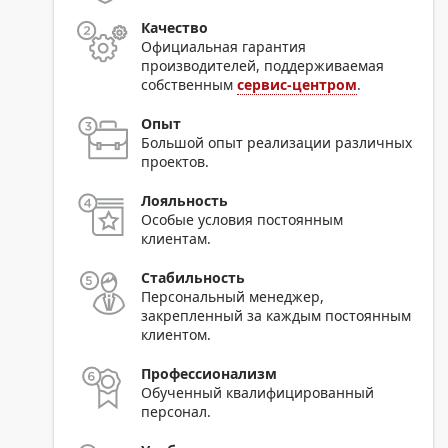
Качество
Официальная гарантия
производителей, поддерживаемая
собственным
сервис-центром
.
Опыт
Большой опыт реализации различных
проектов.
Лояльность
Особые условия постоянным
клиентам.
Стабильность
Персональный менеджер,
закрепленный за каждым постоянным
клиентом.
Профессионализм
Обученный квалифицированный
персонал.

____

Your assignment: Write the lines out exactly, from the one with "производителей, поддерживаемая" down to the last line of the listing, and leave out all others.

Task solution:
производителей, поддерживаемая
собственным
сервис-центром
.
Опыт
Большой опыт реализации различных
проектов.
Лояльность
Особые условия постоянным
клиентам.
Стабильность
Персональный менеджер,
закрепленный за каждым постоянным
клиентом.
Профессионализм
Обученный квалифицированный
персонал.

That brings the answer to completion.